Before 1990, an organised travel business was as good as non-existent. The authorities were rather restrictive with respect to the development of tourism in Svalbard. The attitudes changed when it became clear that the travel business could contribute in creating new workplaces and to the stability of the community in Longyearbyen.
In the last 10-15 years the travel business in Svalbard has grown both in size and in geographical spread. Around 30,000 tourists visit Longyearbyen during the course of a year. In addition the overseas cruise tourism accounts for about the same number, crews included. Svalbard has become a destination with a varied and well-organised tourism.
Despite the visible growth, Svalbard tourism is in fact low level. Traffic to Longyearbyen represents, for example, less than 1% of the total tourism business of Nordkalotten.
However, increased tourism can lead to environmental problems.
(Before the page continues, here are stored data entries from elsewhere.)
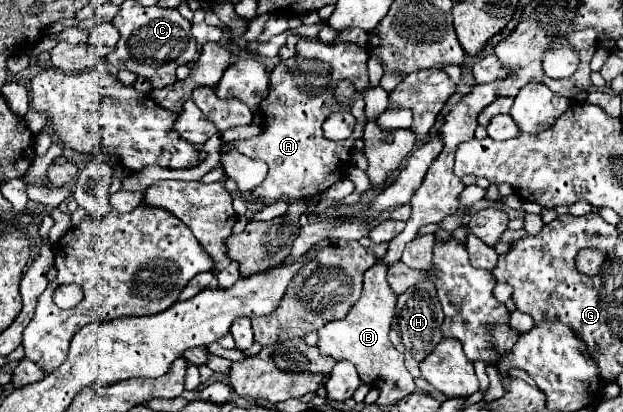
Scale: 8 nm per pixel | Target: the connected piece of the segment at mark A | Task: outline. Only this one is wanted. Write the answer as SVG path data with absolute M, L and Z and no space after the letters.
M303 36L295 52L295 68L285 70L279 62L269 76L269 94L261 102L265 128L251 140L229 142L225 148L235 148L249 158L259 158L269 166L269 174L253 196L261 198L265 206L279 202L283 196L287 202L311 198L325 192L331 184L343 178L349 160L353 140L331 142L323 136L321 124L331 110L345 108L333 100L333 88L337 80L355 80L355 86L365 90L369 86L367 76L367 50L361 50L351 42L323 42L319 38Z

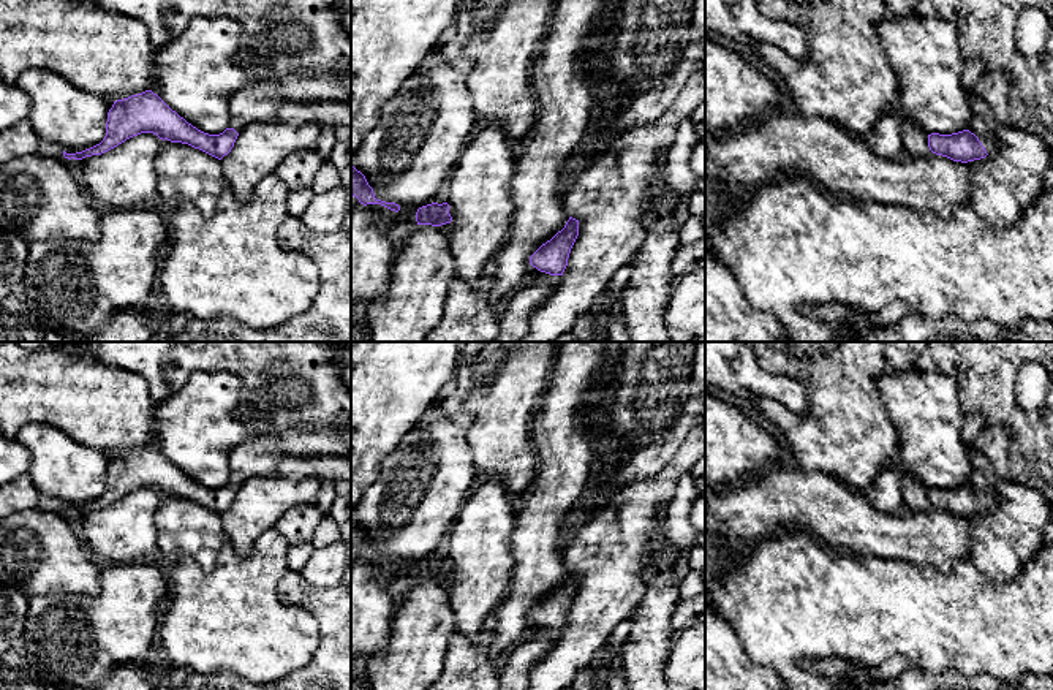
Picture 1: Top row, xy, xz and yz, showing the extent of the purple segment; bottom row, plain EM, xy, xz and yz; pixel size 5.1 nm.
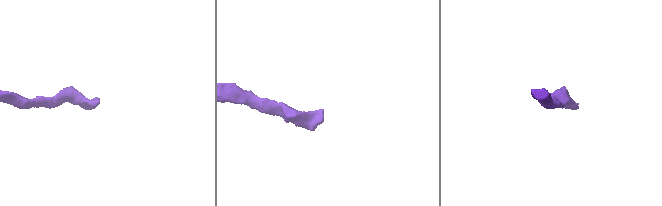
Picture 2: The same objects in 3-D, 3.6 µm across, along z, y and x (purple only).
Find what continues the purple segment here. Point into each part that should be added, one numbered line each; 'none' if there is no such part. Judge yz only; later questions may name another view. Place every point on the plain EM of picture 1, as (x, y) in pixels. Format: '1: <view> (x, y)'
1: yz (984, 478)

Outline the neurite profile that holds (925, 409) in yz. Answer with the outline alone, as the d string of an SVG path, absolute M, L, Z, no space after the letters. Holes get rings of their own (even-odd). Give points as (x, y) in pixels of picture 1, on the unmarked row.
M939 370L889 372L878 378L882 404L898 432L896 465L904 475L923 483L927 489L952 489L968 484L974 442L966 443L961 429L966 415L961 408L960 385Z

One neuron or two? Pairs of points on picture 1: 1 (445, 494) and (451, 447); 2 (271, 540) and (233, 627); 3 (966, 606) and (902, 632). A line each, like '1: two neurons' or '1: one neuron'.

Wear and tear on vegetation and cultural heritage monuments and sites, noise and pollution are some of the dangers. The authorities have a stated aim of maintaining Svalbard as one of the world’s best preserved wilderness areas. Is this a realistic aim? Can the modern tourist industry focus on both profit and environmental-friendliness? Local travel business does not see this as an unattainable goal. It can, they believe, be achieved by good organisation, aiming for targets and maintaining close dialogue with the environmental protection authorities.
The question arises if this is sufficient - so that Svalbard in the future still will be regarded as the last wilderness?